政権への信頼感や金融政策の方向性の違いがドイツと米国の見通しの明暗を分けている模様です。

資源国に追い風、注目はオーストラリア

IMFをはじめとする国際機関の世界経済見通しでは、生産の回復、世界貿易の活発化、資源価格の上昇が見込まれていますので、資源国への大きな追い風が見込まれます。

資源国で有名なのはカナダやオーストラリア、ブラジルといったところですが注目はオーストラリアです。

先に述べた通り、ブラジルでは政局不安が高まっており、先行きは極めて不透明です。また、原油価格が急落していることから原油への依存度が強いカナダにも警戒が必要でしょう。

原油価格は、OPECをはじめとする主要産油国による減産により一時的に回復していましたが、減産でも過剰供給の解消が進まなかったことから反落しています。

OECDによると、カナダのGDP成長率は2018年が+2.3%と2017年の+2.8%から減速が見込まれていますが、オーストラリアは2018年が+2.9%と2017年の+2.5%から加速する見通しとなっています。カナダとオーストラリアでは来年に向けての景気の加速感に大きな違いがあります。

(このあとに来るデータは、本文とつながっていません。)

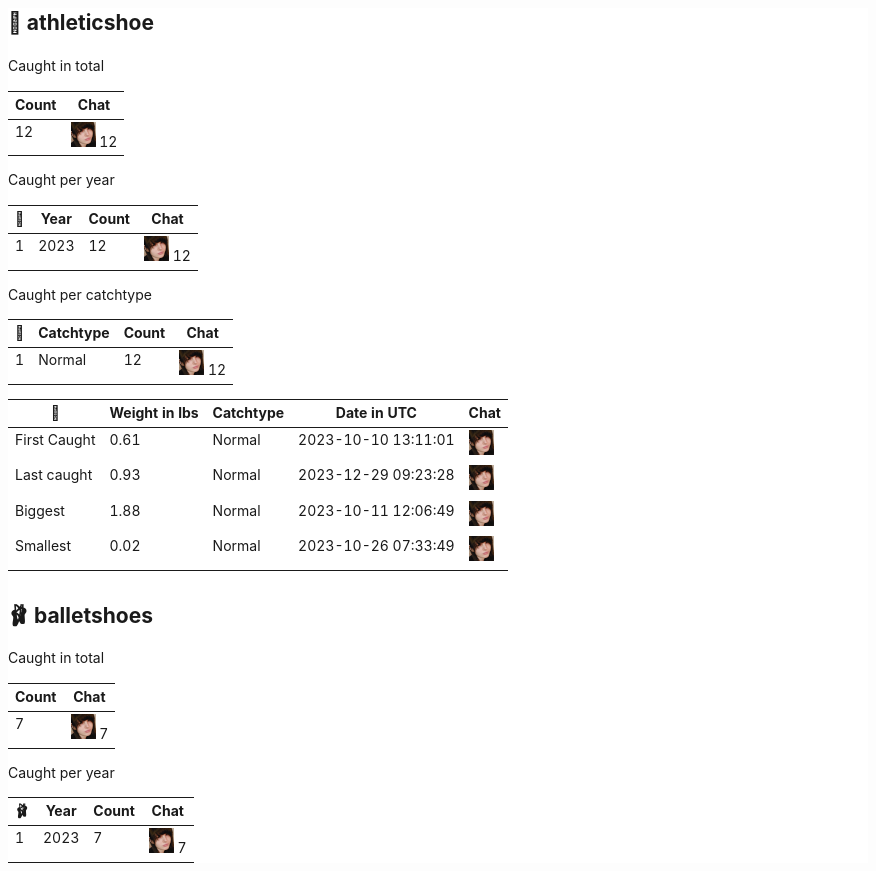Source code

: ## 👟 athleticshoe
Caught in total

| Count | Chat |
|-------|-------|
| 12 | ![breadworms](https://raw.githubusercontent.com/blableblup/gofish/main/images/players/breadworms.png) 12 |

Caught per year

| 👟 | Year | Count | Chat |
|-------|-------|-------|-------|
| 1 | 2023 | 12 | ![breadworms](https://raw.githubusercontent.com/blableblup/gofish/main/images/players/breadworms.png) 12 |

Caught per catchtype

| 👟 | Catchtype | Count | Chat |
|-------|-------|-------|-------|
| 1 | Normal | 12 | ![breadworms](https://raw.githubusercontent.com/blableblup/gofish/main/images/players/breadworms.png) 12 |

| 👟 | Weight in lbs | Catchtype | Date in UTC | Chat |
|-------|-------|-------|-------|-------|
| First Caught | 0.61 | Normal | 2023-10-10 13:11:01 | ![breadworms](https://raw.githubusercontent.com/blableblup/gofish/main/images/players/breadworms.png) |
| Last caught | 0.93 | Normal | 2023-12-29 09:23:28 | ![breadworms](https://raw.githubusercontent.com/blableblup/gofish/main/images/players/breadworms.png) |
| Biggest | 1.88 | Normal | 2023-10-11 12:06:49 | ![breadworms](https://raw.githubusercontent.com/blableblup/gofish/main/images/players/breadworms.png) |
| Smallest | 0.02 | Normal | 2023-10-26 07:33:49 | ![breadworms](https://raw.githubusercontent.com/blableblup/gofish/main/images/players/breadworms.png) |

## 🩰 balletshoes
Caught in total

| Count | Chat |
|-------|-------|
| 7 | ![breadworms](https://raw.githubusercontent.com/blableblup/gofish/main/images/players/breadworms.png) 7 |

Caught per year

| 🩰 | Year | Count | Chat |
|-------|-------|-------|-------|
| 1 | 2023 | 7 | ![breadworms](https://raw.githubusercontent.com/blableblup/gofish/main/images/players/breadworms.png) 7 |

世界貿易の活況と資源価格の上昇で新興国や資源国に妙味

世界経済が順調な拡大を続けており、生産の回復と貿易の拡大、資源価格の上昇が見込まれていますので、年後半は新興国や資源国への投資に妙味がありそうです。

国ごとの事情を考慮すると、資源国ではオーストラリア、新興国ではインドの魅力が高く、先進国ではドイツに安心感が伺えます。